Configuring a Google Bigtable Destination

Configure a Google Bigtable destination to write data to Google Cloud Bigtable.
  1. In the Properties panel, on the General tab, configure the following properties:
    General Property Description
    Name Stage name.
    Description Optional description.
    Required Fields Fields that must include data for the record to be passed into the stage.
    Tip: You might include fields that the stage uses.

    Records that do not include all required fields are processed based on the error handling configured for the pipeline.

    Preconditions Conditions that must evaluate to TRUE to allow a record to enter the stage for processing. Click Add to create additional preconditions.

    Records that do not meet all preconditions are processed based on the error handling configured for the stage.

    On Record Error
    Error record handling for the stage:
    • Discard - Discards the record.
    • Send to Error - Sends the record to the pipeline for error handling.
    • Stop Pipeline - Stops the pipeline.
  2. On the Bigtable tab, configure the following properties:
    Bigtable Property Description
    Instance ID Cloud Bigtable instance ID.
    Project ID Cloud Bigtable project ID.
    Table Name Cloud Bigtable table to write to.

    Enter the name of a table. Or define an expression that evaluates to the table name.

    For example, you can use an Expression Evaluator to add a header attribute to the record named "BigtableTable" that defines the Cloud Bigtable table to write to.

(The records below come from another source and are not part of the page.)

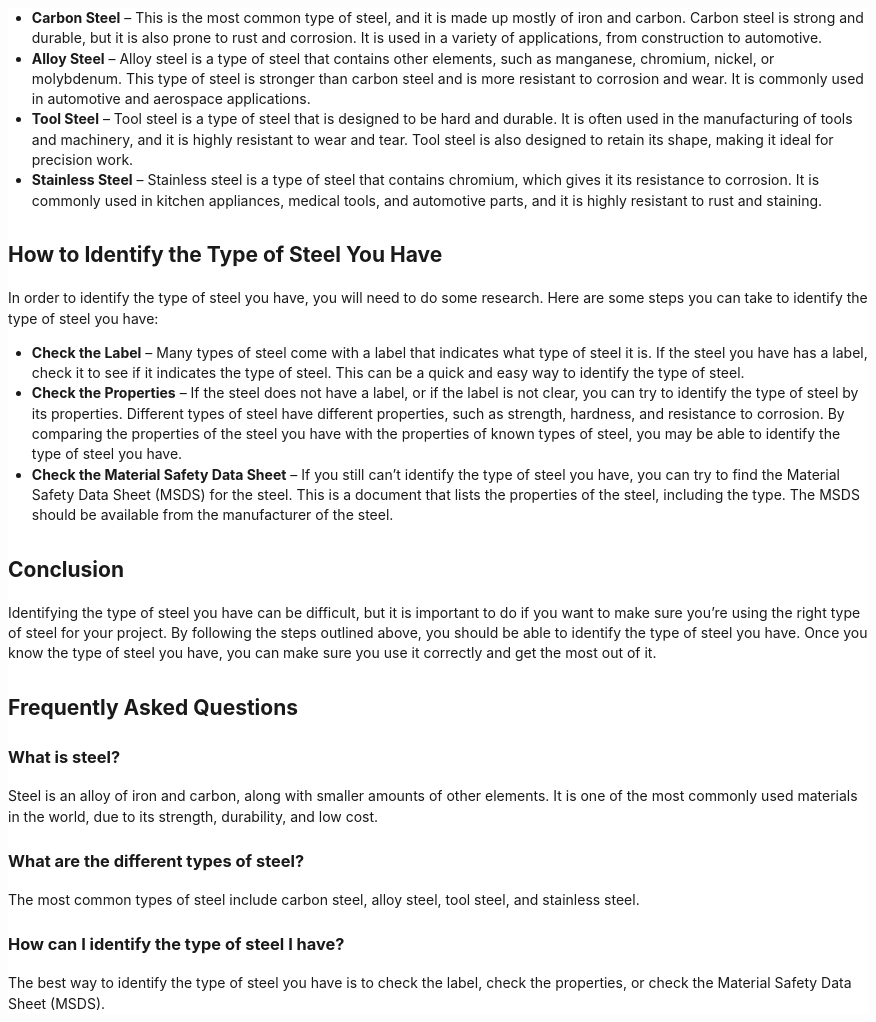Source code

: <ul>
    <li><b>Carbon Steel</b> – This is the most common type of steel, and it is made up mostly of iron and carbon. Carbon steel is strong and durable, but it is also prone to rust and corrosion. It is used in a variety of applications, from construction to automotive.</li>
    <li><b>Alloy Steel</b> – Alloy steel is a type of steel that contains other elements, such as manganese, chromium, nickel, or molybdenum. This type of steel is stronger than carbon steel and is more resistant to corrosion and wear. It is commonly used in automotive and aerospace applications.</li>
    <li><b>Tool Steel</b> – Tool steel is a type of steel that is designed to be hard and durable. It is often used in the manufacturing of tools and machinery, and it is highly resistant to wear and tear. Tool steel is also designed to retain its shape, making it ideal for precision work.</li>
    <li><b>Stainless Steel</b> – Stainless steel is a type of steel that contains chromium, which gives it its resistance to corrosion. It is commonly used in kitchen appliances, medical tools, and automotive parts, and it is highly resistant to rust and staining.</li>
</ul>

<h2>How to Identify the Type of Steel You Have</h2>

<p>In order to identify the type of steel you have, you will need to do some research. Here are some steps you can take to identify the type of steel you have:</p>

<ul>
    <li><b>Check the Label</b> – Many types of steel come with a label that indicates what type of steel it is. If the steel you have has a label, check it to see if it indicates the type of steel. This can be a quick and easy way to identify the type of steel.</li>
    <li><b>Check the Properties</b> – If the steel does not have a label, or if the label is not clear, you can try to identify the type of steel by its properties. Different types of steel have different properties, such as strength, hardness, and resistance to corrosion. By comparing the properties of the steel you have with the properties of known types of steel, you may be able to identify the type of steel you have.</li>
    <li><b>Check the Material Safety Data Sheet</b> – If you still can’t identify the type of steel you have, you can try to find the Material Safety Data Sheet (MSDS) for the steel. This is a document that lists the properties of the steel, including the type. The MSDS should be available from the manufacturer of the steel.</li>
</ul>

<h2>Conclusion</h2>

<p>Identifying the type of steel you have can be difficult, but it is important to do if you want to make sure you’re using the right type of steel for your project. By following the steps outlined above, you should be able to identify the type of steel you have. Once you know the type of steel you have, you can make sure you use it correctly and get the most out of it.</p>

<h2>Frequently Asked Questions</h2>

<h3>What is steel?</h3>
<p>Steel is an alloy of iron and carbon, along with smaller amounts of other elements. It is one of the most commonly used materials in the world, due to its strength, durability, and low cost.</p>

<h3>What are the different types of steel?</h3>
<p>The most common types of steel include carbon steel, alloy steel, tool steel, and stainless steel.</p>

<h3>How can I identify the type of steel I have?</h3>
<p>The best way to identify the type of steel you have is to check the label, check the properties, or check the Material Safety Data Sheet (MSDS).</p>
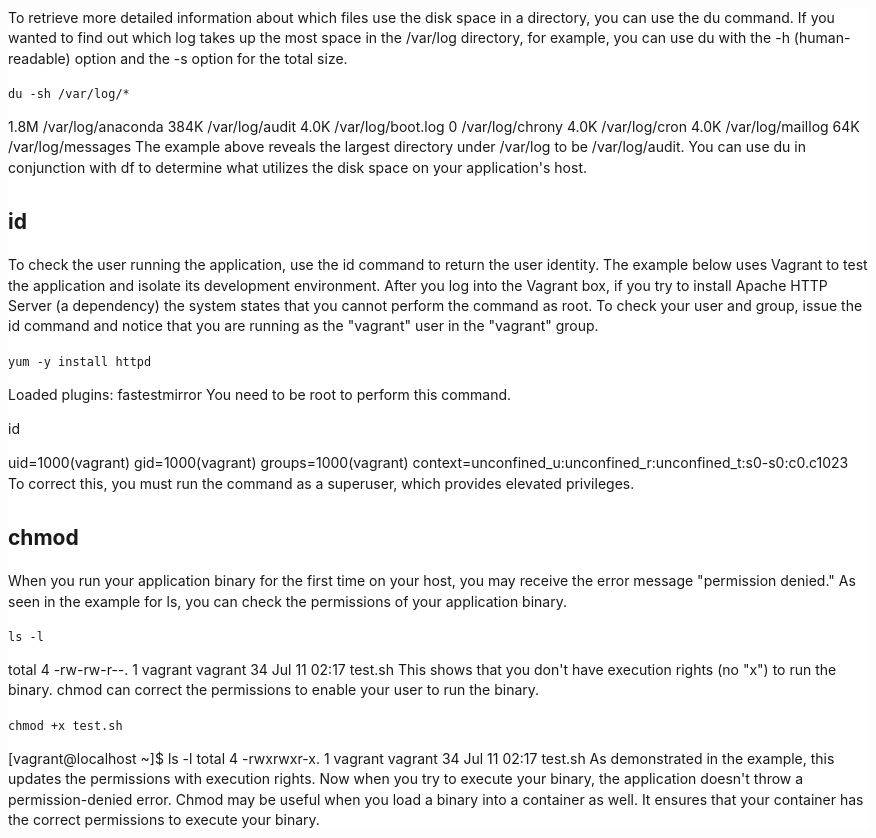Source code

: To retrieve more detailed information about which files use the disk space in a directory, you can use the du command. If you wanted to find out which log takes up the most space in the /var/log directory, for example, you can use du with the -h (human-readable) option and the -s option for the total size.

`du -sh /var/log/*`

1.8M  /var/log/anaconda
384K  /var/log/audit
4.0K  /var/log/boot.log
0 /var/log/chrony
4.0K  /var/log/cron
4.0K  /var/log/maillog
64K /var/log/messages
The example above reveals the largest directory under /var/log to be /var/log/audit. You can use du in conjunction with df to determine what utilizes the disk space on your application's host.


## id

To check the user running the application, use the id command to return the user identity. The example below uses Vagrant to test the application and isolate its development environment. After you log into the Vagrant box, if you try to install Apache HTTP Server (a dependency) the system states that you cannot perform the command as root. To check your user and group, issue the id command and notice that you are running as the "vagrant" user in the "vagrant" group.

`yum -y install httpd`

Loaded plugins: fastestmirror
You need to be root to perform this command.

id

uid=1000(vagrant) gid=1000(vagrant) groups=1000(vagrant) context=unconfined_u:unconfined_r:unconfined_t:s0-s0:c0.c1023
To correct this, you must run the command as a superuser, which provides elevated privileges.


## chmod

When you run your application binary for the first time on your host, you may receive the error message "permission denied." As seen in the example for ls, you can check the permissions of your application binary.

`ls -l`

total 4
-rw-rw-r--. 1 vagrant vagrant 34 Jul 11 02:17 test.sh
This shows that you don't have execution rights (no "x") to run the binary. chmod can correct the permissions to enable your user to run the binary.

`chmod +x test.sh`


[vagrant@localhost ~]$ ls -l
total 4
-rwxrwxr-x. 1 vagrant vagrant 34 Jul 11 02:17 test.sh
As demonstrated in the example, this updates the permissions with execution rights. Now when you try to execute your binary, the application doesn't throw a permission-denied error. Chmod may be useful when you load a binary into a container as well. It ensures that your container has the correct permissions to execute your binary.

Then you can enter the following expression for this property:
    ${record:attribute('BigtableTable')}
    Default Column Family Name Default column family to use when mapping fields in the record to Cloud Bigtable columns.
    The default column family is used in the field to column mapping in the following situations:
    • Explicit Column Family Mapping property is cleared.
    • Explicit Column Family Mapping property is selected, but the field to column mapping specifies the qualifier only.
    Row Key Field in the record to use as the row key for the table.

    Enter the path to the field.

    Row Key Fields Fields in the record to use as the row key for the table when you configure a composite row key. The destination concatenates the values of the fields into the row key.

    Enter the path to each field and define the column width for all String fields.

    Available when Row Key is Composite is enabled.

    Create Table and Column Families Determines whether the destination creates tables and column families if they do not exist.

    When cleared, the destination produces an error when it attempts to write to a table or column family that does not exist. When selected, the destination creates table and column families if they do not exist.

    Ignore Missing Data Values Determines whether the destination ignores missing data in the record.

    When cleared, records that include missing fields are sent to the pipeline for error handling. When selected, records that include missing fields are still written to Cloud Bigtable.

    Note: If the missing field is defined as the row key, the record is always sent to the pipeline for error handling, regardless of how this property is configured.
    Explicit Column Family Mapping Determines whether column families are explicitly defined in the field to column mappings.
    Fields Map fields from records to Cloud Bigtable columns, and then define the storage type for the column in Cloud Bigtable.

    Using simple or bulk edit mode, click the Add icon to create additional field mappings.

    Row Key is Composite Determines whether the row key is defined from a single field in the record or from multiple fields in the record. Clear to use a single field. Select to concatenate the values from multiple fields.
    Time Basis Time basis to use for the timestamp value added to each column written to Cloud Bigtable.
    Time Stamp Field Name Field in the record that contains the timestamp value to use for the time basis. The field must contain a Long value.
    Number of Records to Buffers Number of records to buffer in each commit to Cloud Bigtable.

    Enter a number between 1 and 1000. You might want to decrease the number if the destination is writing large columns of data. Default is 1000.